OOS 15-2
General patterns in the ontogeny of plant defense: A temporally explicit view of plant-herbivore interactions

Tuesday, August 12, 2014: 1:50 PM
204, Sacramento Convention Center
Kasey E. Barton, Botany, University of Hawaii at Manoa, Honolulu, HI
Julia Koricheva, School of Biological Sciences, University of London, Surrey, United Kingdom
Background/Question/Methods

Spatial and temporal variation in plant-herbivore interactions underpin much of the complexity in the evolutionary and biogeographical patterns of plant defense. While considerable progress has been made via spatially explicit research, there remain gaps in our understanding about how herbivory and defense vary across time, and what these patterns mean for the evolutionary ecology of plants.  Sources of temporal variation in herbivory and defense can be both internal (i.e. plant ontogeny) and external (i.e. seasonality).  In recent years, considerable evidence has accumulated that plant defense traits vary tremendously as plants develop, showing both increases and decreases as plants progress through ontogenetic stages. Less attention has been paid to variation in plant defense traits during leaf ontogeny and across the growing season. We have quantified general patterns in several plant defense traits (secondary chemicals, trichomes and prickles, leaf toughness) using meta-analysis, separately testing variation during leaf development and during seasonality.  

Results/Conclusions

Strong patterns were detected during leaf ontogeny. Although classes of plant secondary chemicals differ, there is a general tendency for them to decrease during leaf ontogeny, making young leaves more toxic than fully expanded mature leaves. Trichome and prickle densities consistently decrease during leaf ontogeny due to dilution effects because they differentiate early during leaf development.  Leaf toughness varies in the opposite direction, increasing during leaf ontogeny.  In contrast, there is no general pattern across seasons due to considerable variation among secondary chemical classes and among species.
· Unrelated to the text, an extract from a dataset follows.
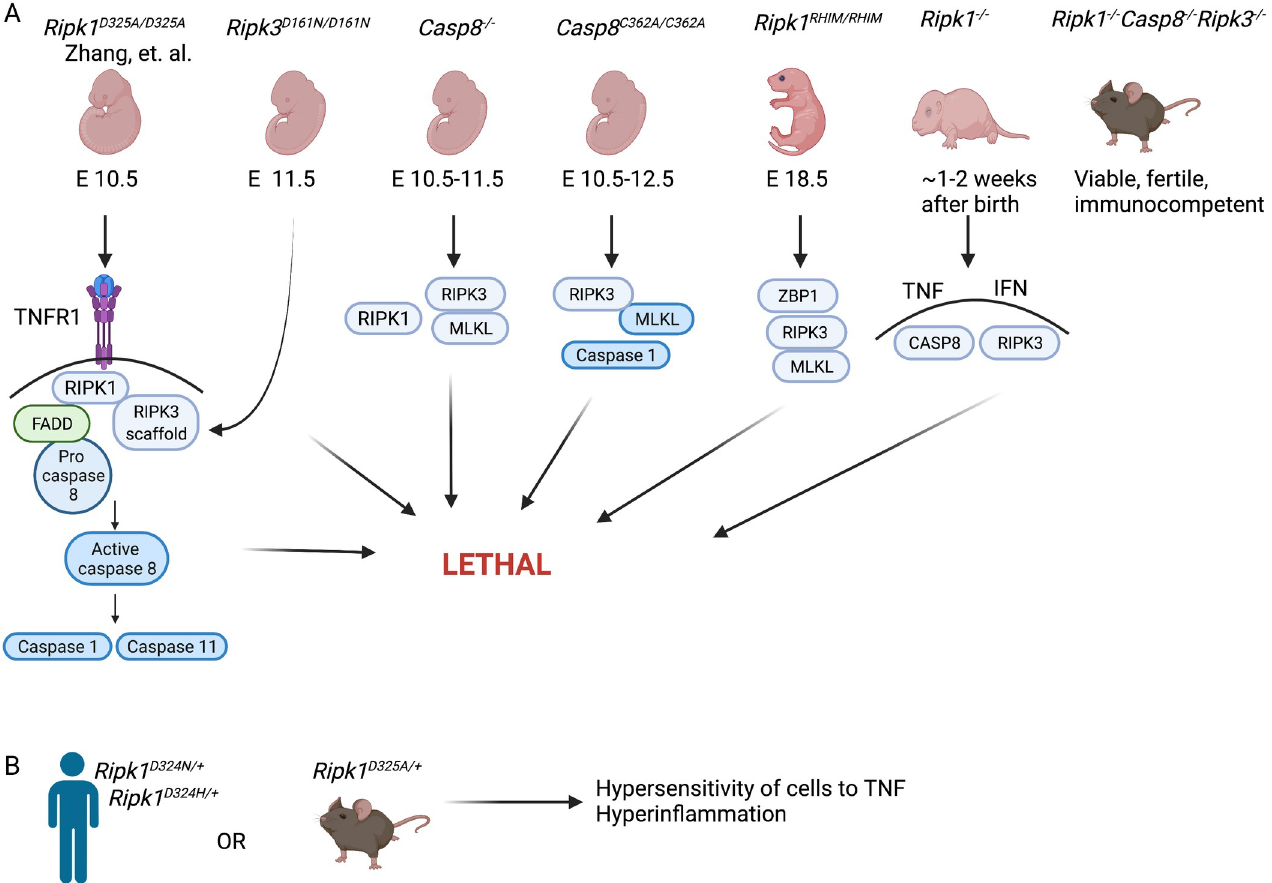
Fig 1. RIPK1 dictates cell fate and inflammatory outcome by restricting cell death components. (A) Summary of consequences with indicated mutations introduced in RIPK1 as described by Zhang and colleagues and others [1–3,5–9],RIPK3 [10], and CASP8 [5–7] genes. Genetic requirements for execution of lethality are indicated for each condition. (B) Outcome of heterozygous cleavage-resistant RIPK1 alleles [5–7]. Original images created with the assistance of BioRender.com. C AU : AnabbreviationlisthasbeencompiledforthoseusedthroughoutFig 1 : Pleaseverifythatallentriesarecorrect : ASP8, caspase-8; E10.5, embryonic day 10.5; E11.5, embryonic day 11.5; E12.5, embryonic day 12.5; E18.5, embryonic day 18.5; FADD, Fas- associated death domain protein; IFN, interferon; MLKL, mixed lineage kinase domain-like; RIP, receptor-interacting protein; RIPK, receptor-interacting protein kinase; TNF, tumor necrosis factor; TNFR, tumor necrosis factor receptor; ZBP, Z-nucleic acid binding protein.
In neither leaf ontogeny nor seasonality, did we detect correspondence between defense patterns and herbivory, suggesting that although herbivory may select for high levels of defense, particularly secondary compounds, in young leaves or early in the growing season, herbivores nonetheless prefer young foliage. Other traits, most likely leaf toughness in mature leaves, as well as nutrients which are more concentrated in young leaves, must play a stronger role in determining patterns of herbivory among leaf age classes.  This research highlights how a temporally explicit framework can provide new insights into plant defense and herbivory, and reveals how temporal patterns occur at different scales, at the levels of leaves, whole plants, and across seasons.